We settled for "Bum." Short and innocuous and lengthened to "Bum-Bum" at times.
Reassuring me that she is paying attention to our Terminology Guidelines is our kindergartener, who, having recently memorized my cell phone number, left me this message on my voicemail this morning:
"Mommy! Everybody is saying 'butts' in our family.
"Like, your bum? They're saying 'butts.' Only one time Daddy said 'butts,' but [little sister] keeps saying 'butts' at breakfast this morning.
"I love you; bye!"
Wednesday, October 15, 2008
When I hear a parent of young children bemoaning the loss of the Life he/she Once Had, I tend to agree that we're in The Trenches. Despite the picture suggested by smiley, sweet holiday photos of families with small children, these are not very easy times. Most young-family parents I know are either still growing their careers or abandoning them for the time being, while balancing the desire to have the right housing for their family with the goal of remaining financially solvent.
We're also wistfully remembering when we used to exercise. When we used to excel at something or have hobbies. When we used to sleep and read books. When we used to give attention to and spend time with people taller than four feet, including one another, our friends. And our spouses.
We're not exactly feeling sorry for ourselves; I think we all have reasons to feel fortunate.
But we complain on occasion. Women in particular, we Moms and Wives, have some pretty nifty mechanisms for griping. The Old Friends Network is primary, of course. We've been keeping up with hometown, high school, college, and/or neighborhood friends by phone and email for years. And we've added playgroup and work friends, and maybe even friends we made in the grocery store or doctor's office. Blogs and online discussion boards have more recently emerged as popular means for Moms to express themselves and connect with others.
Let's face it: all of us could probably benefit from more healthy soul-searching and honest expression of how we're really feeling. But women have some outlets. We have places to vent and sympathetic ears waiting. And our sympathetic company tends to be fully clothed, and our interactions free and legal.
Dads, on the other hand, have some challenges. Sure, they catch a break not having to be pregnant and breastfeed, but there are some bonding benefits for Moms associated with those not-always-rosy experiences. There has to be a helpless feeling that comes from Dads knowing they're sidelined for these parts, too: they can't exactly take on the stretch marks for a while. They're not so helpful with sore nipples. And none of the females in their lives are sympathetic.

#### Given material
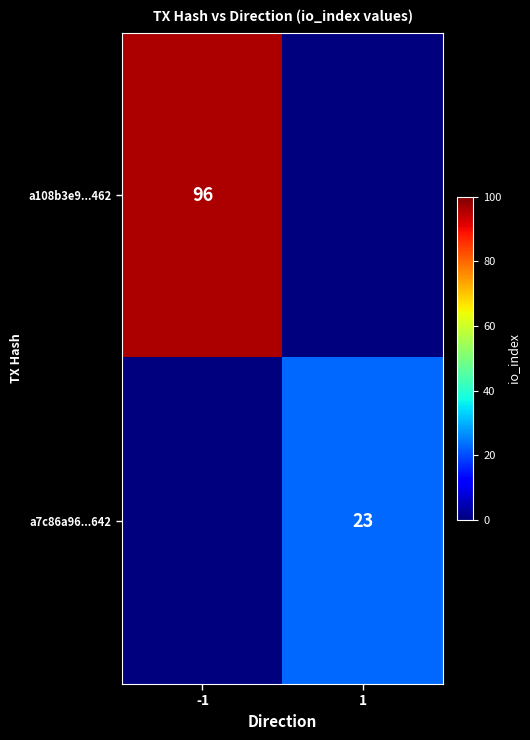

True or false: a108b3e9...462 has a value of 96 at -1.

True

#### To-do item
From the excerpt on parenting young children, print the passage word for word, starting at "Reassuring me that" and ending at "in our family.".

#### Solution to the exercise
Reassuring me that she is paying attention to our Terminology Guidelines is our kindergartener, who, having recently memorized my cell phone number, left me this message on my voicemail this morning:
"Mommy! Everybody is saying 'butts' in our family.